[Page images and extracted text]
....................

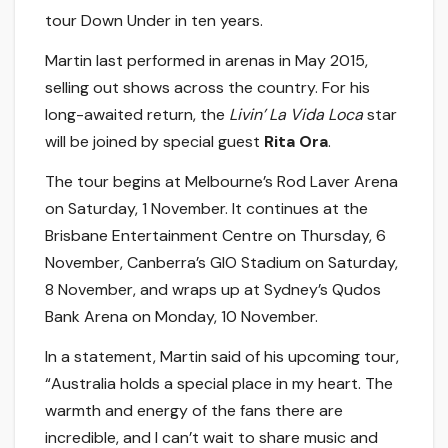
tour Down Under in ten years.
Martin last performed in arenas in May 2015,
selling out shows across the country. For his
long-awaited return, the
Livin’ La Vida Loca
star
will be joined by special guest
Rita Ora
.
The tour begins at Melbourne’s Rod Laver Arena
on Saturday, 1 November. It continues at the
Brisbane Entertainment Centre on Thursday, 6
November, Canberra’s GIO Stadium on Saturday,
8 November, and wraps up at Sydney’s Qudos
Bank Arena on Monday, 10 November.
In a statement, Martin said of his upcoming tour,
“Australia holds a special place in my heart. The
warmth and energy of the fans there are
incredible, and I can’t wait to share music and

....................

→ **Work instructions**
In the data above, find each line that uses the string "November". Copy it.

→ **Response to the exercise**
on Saturday, 1 November. It continues at the
November, Canberra’s GIO Stadium on Saturday,
8 November, and wraps up at Sydney’s Qudos
Bank Arena on Monday, 10 November.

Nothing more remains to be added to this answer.